## Reading passage
_ _ _ _ _ _ _
I have a large table that grows vertically. I want to read rows in small batches, so that I can process each and save results.
Table definition
CREATE TABLE foo (
uid timeuuid,
events blob,
PRIMARY KEY ((uid))
)
Code attempt 1 - using CassandraSQLContext
// Step 1. Get uuid of the last row in a batch
val max = 10
val rdd = sc.cassandraTable("foo", "bar")
var cassandraRows = rdd.take(max)
var lastUUID = cassandraRows.last.getUUID("uid");
// lastUUID = 131ea620-2e4e-11e4-a2fc-8d5aad979e84
// Step 2. Use last row as a pointer to the start of the next batch
val cc = new CassandraSQLContext(sc)
val cql = s"SELECT events from foo.bar where token(uid) > token($lastUUID) limit $max"
_ _ _ _ _ _ _
Stored data entries
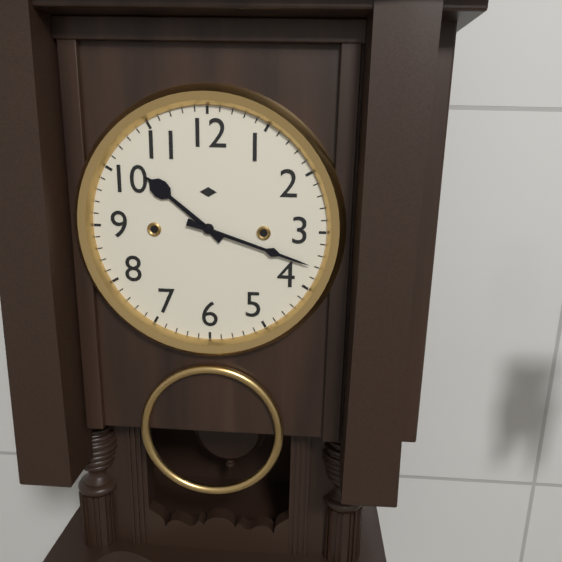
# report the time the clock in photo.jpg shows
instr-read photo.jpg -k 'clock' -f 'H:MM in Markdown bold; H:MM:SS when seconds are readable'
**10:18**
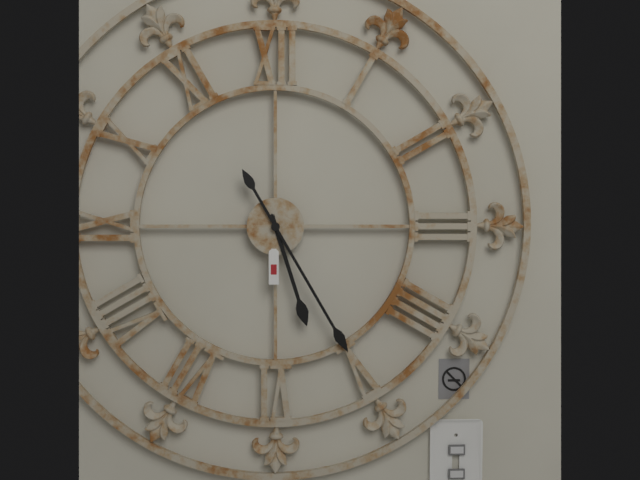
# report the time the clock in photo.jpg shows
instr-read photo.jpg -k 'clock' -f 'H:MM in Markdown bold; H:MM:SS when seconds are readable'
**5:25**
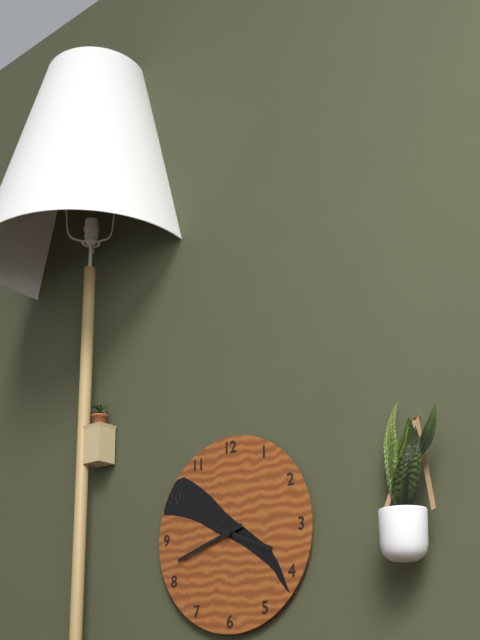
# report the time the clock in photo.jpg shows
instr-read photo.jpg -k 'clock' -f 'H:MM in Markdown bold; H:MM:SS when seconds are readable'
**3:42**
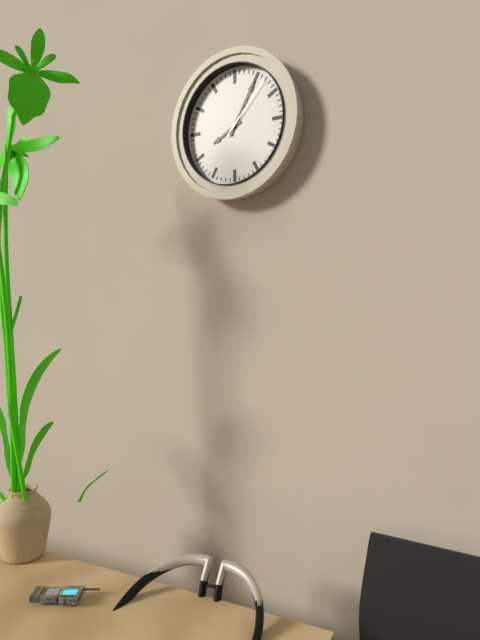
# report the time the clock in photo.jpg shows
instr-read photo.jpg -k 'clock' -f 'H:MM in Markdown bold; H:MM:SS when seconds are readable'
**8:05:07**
_ _ _ _ _ _ _
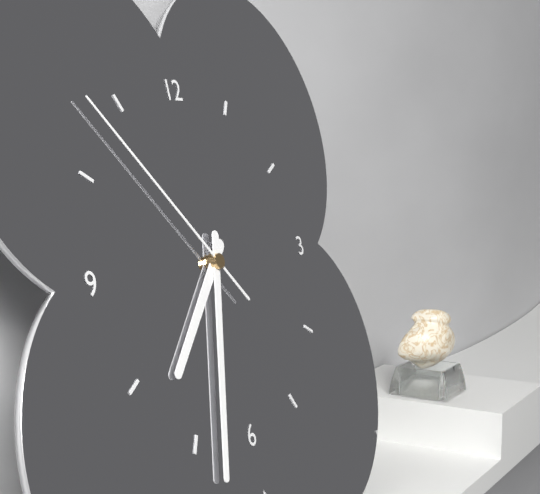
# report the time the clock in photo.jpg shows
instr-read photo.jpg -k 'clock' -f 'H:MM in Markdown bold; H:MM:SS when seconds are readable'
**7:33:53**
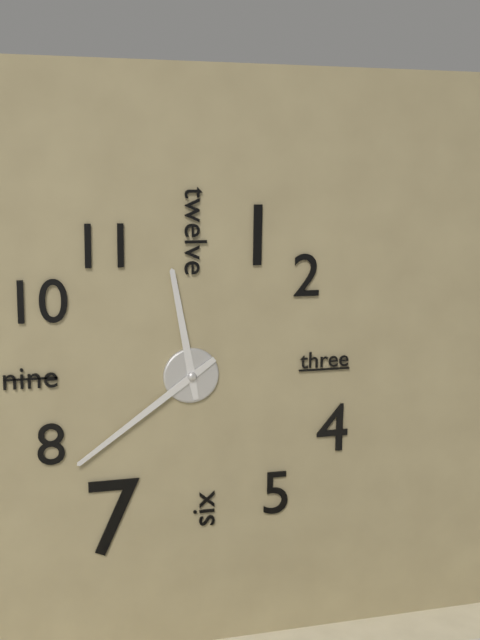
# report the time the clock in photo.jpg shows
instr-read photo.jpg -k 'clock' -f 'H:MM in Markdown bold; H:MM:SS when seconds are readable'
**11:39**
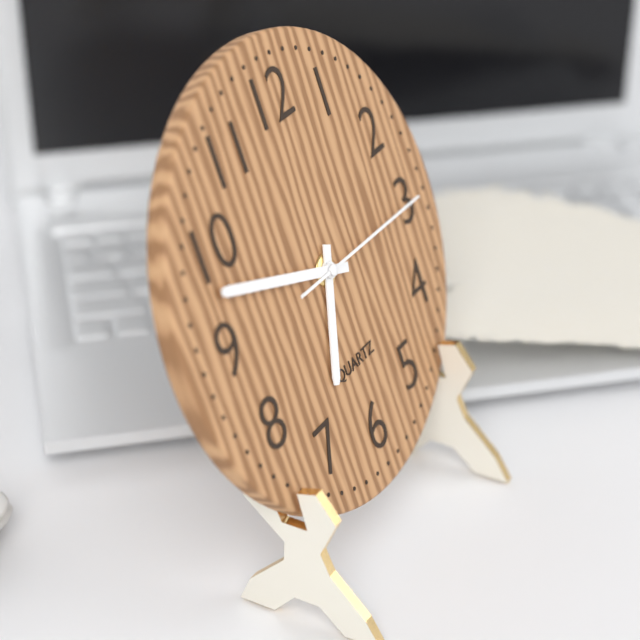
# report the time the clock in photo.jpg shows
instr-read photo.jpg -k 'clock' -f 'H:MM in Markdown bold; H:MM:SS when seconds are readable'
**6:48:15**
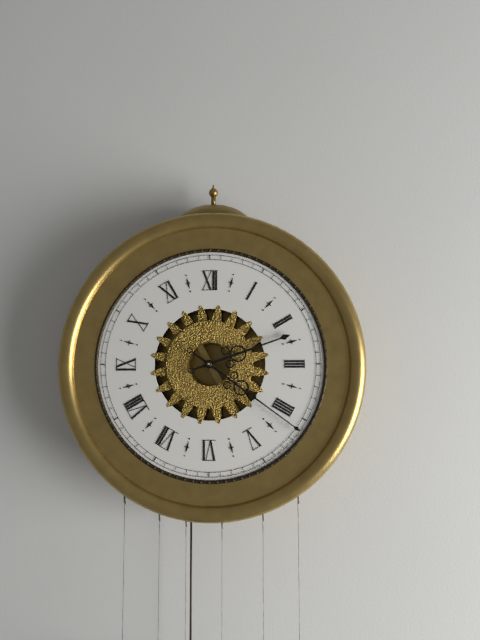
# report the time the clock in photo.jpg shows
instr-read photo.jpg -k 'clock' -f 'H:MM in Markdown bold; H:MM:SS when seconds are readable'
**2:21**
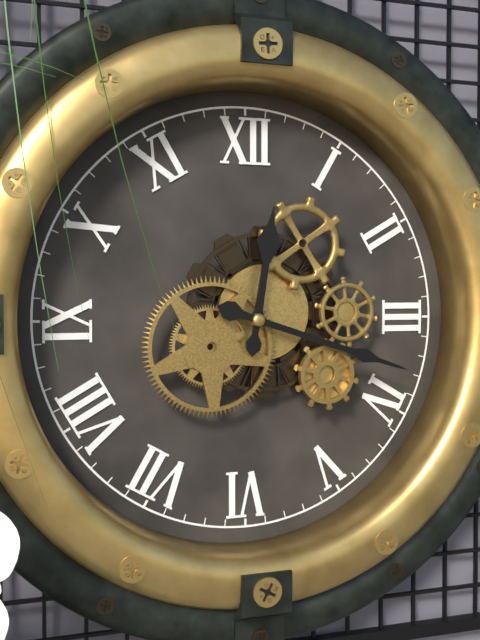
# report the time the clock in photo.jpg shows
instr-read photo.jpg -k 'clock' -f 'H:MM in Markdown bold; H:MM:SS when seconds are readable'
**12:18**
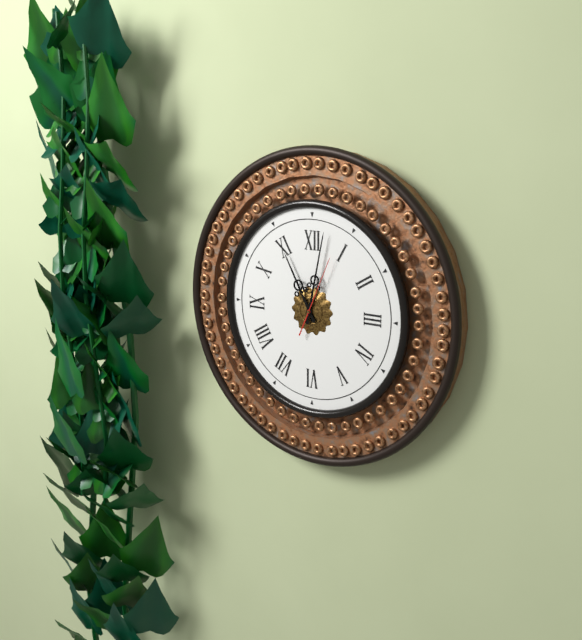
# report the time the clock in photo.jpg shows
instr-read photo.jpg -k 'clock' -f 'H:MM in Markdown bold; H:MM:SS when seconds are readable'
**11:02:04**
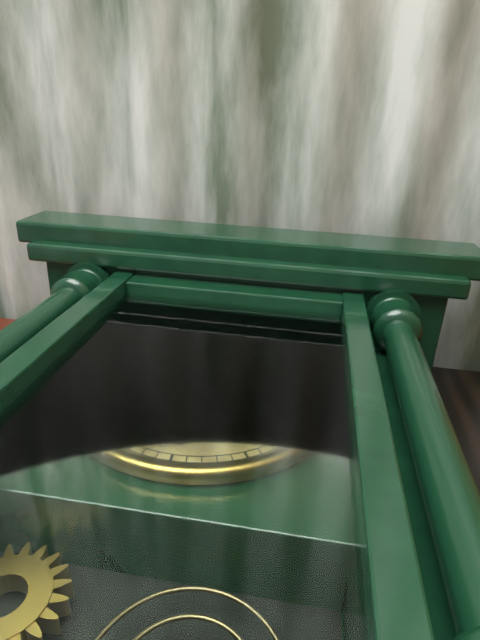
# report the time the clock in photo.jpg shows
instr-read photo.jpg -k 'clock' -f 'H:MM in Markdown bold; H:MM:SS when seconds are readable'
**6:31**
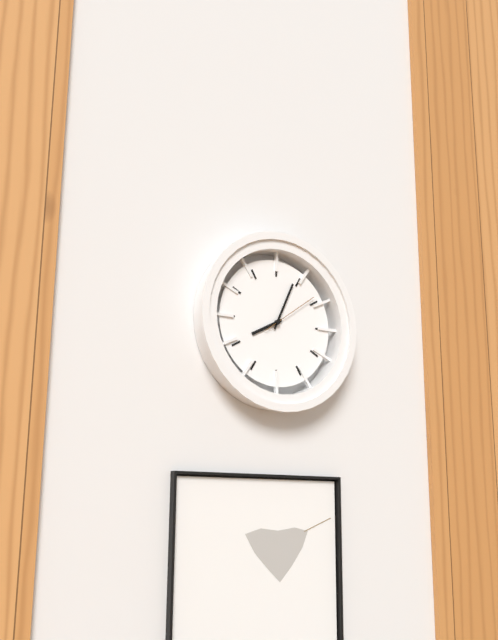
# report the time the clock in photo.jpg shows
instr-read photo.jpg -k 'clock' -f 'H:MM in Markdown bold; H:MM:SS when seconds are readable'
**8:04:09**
_ _ _ _ _ _ _
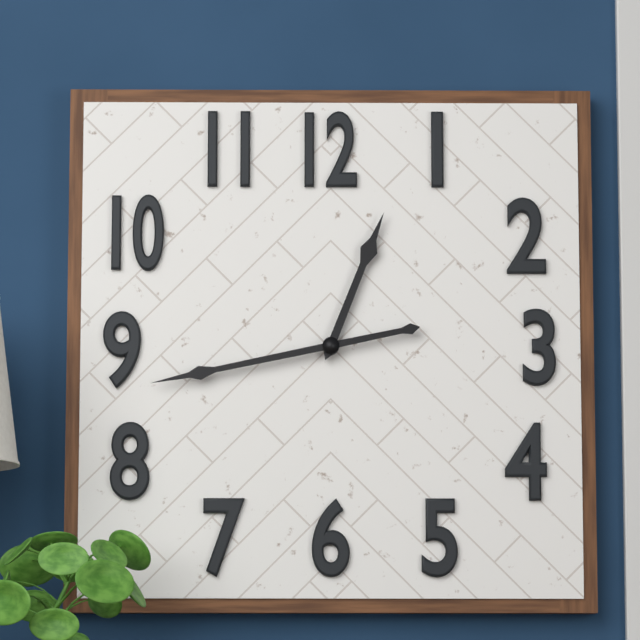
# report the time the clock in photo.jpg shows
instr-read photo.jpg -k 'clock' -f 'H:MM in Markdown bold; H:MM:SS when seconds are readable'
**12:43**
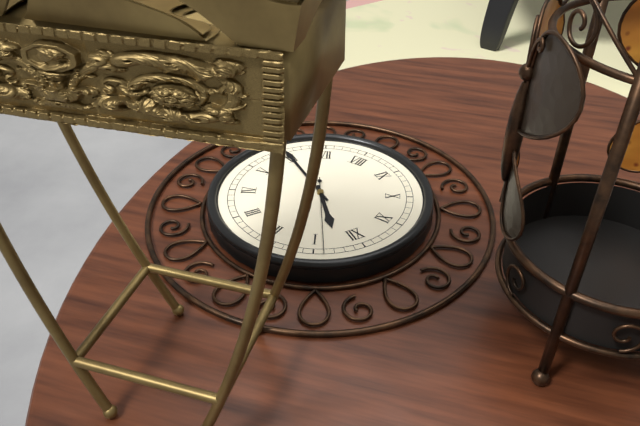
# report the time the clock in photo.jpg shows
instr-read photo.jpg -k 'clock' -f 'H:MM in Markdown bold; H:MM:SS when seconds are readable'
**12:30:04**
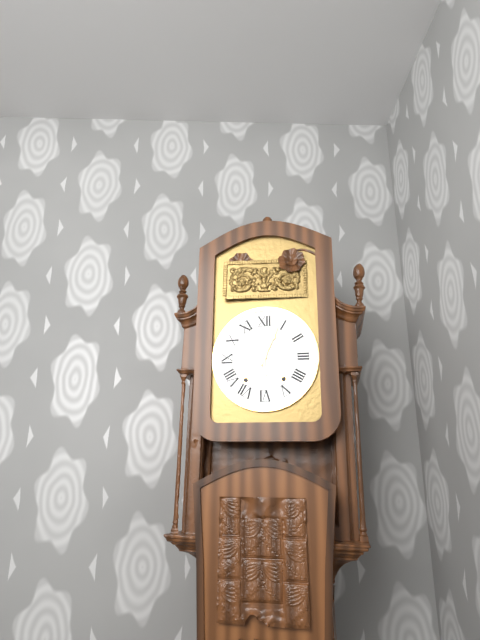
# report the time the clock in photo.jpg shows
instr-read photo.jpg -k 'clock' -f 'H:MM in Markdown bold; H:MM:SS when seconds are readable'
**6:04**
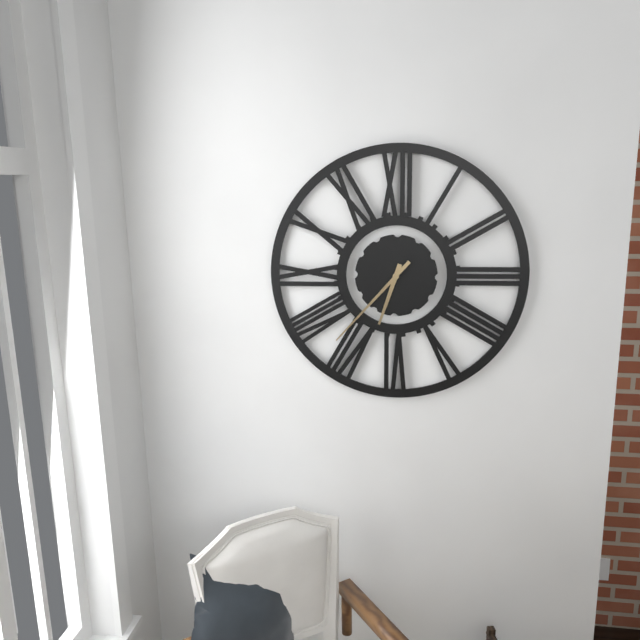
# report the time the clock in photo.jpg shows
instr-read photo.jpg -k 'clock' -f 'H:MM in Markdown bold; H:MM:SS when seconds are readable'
_ _ _ _ _ _ _
## Job A
Restate the paragraph beginning "I have a large table" from the post about reading a Cassandra table in batches in one shorter sentence, keeping its main facts.
## Job B
Translate this sentence from the post about reading a Cassandra table in batches into Spanish: "I want to read rows in small batches, so that I can process each and save results."
## Job C
Write the next part of the post about reading a Cassandra table in batches, starting after the line that builds the CQL query string.

## Task response A
The writer wants to read a large, vertically growing table in small batches of rows, processing each batch and saving the results.

## Task response B
Quiero leer las filas en lotes pequeños, para poder procesar cada uno y guardar los resultados.

## Task response C
// which is at runtime
// SELECT events from foo.bar WHERE
// token(uid) > token(131ea620-2e4e-11e4-a2fc-8d5aad979e84) limit 10
cc.sql(cql).collect()
Last line throws
Exception in thread "main" java.lang.RuntimeException: [1.79] failure: ``)'' expected but identifier ea620 found
SELECT events from foo.bar where token(uid) > token(131ea620-2e4e-11e4-a2fc-8d5aad979e84) limit 10 ^ at scala.sys.package$.error(package.scala:27) at org.apache.spark.sql.catalyst.AbstractSparkSQLParser.apply(SparkSQLParser.scala:33) at org.apache.spark.sql.SQLContext$$anonfun$1.apply(SQLContext.scala:79) at org.apache.spark.sql.SQLContext$$anonfun$1.apply(SQLContext.scala:79)
But it returns correct 10 records if I run my cql in cqlsh.
Code attempt 2 - using DataStax Cassandra connector
// Step 1. Get uuid of the last row in a batch
val max = 10
val rdd = sc.cassandraTable("foo", "bar")
var cassandraRows = rdd.take(max)
var lastUUID = cassandraRows.last.getUUID("uid");
// lastUUID = 131ea620-2e4e-11e4-a2fc-8d5aad979e84
// Step 2. Execute query
rdd.where(s"token(uid) > token($lastUUID)").take(max)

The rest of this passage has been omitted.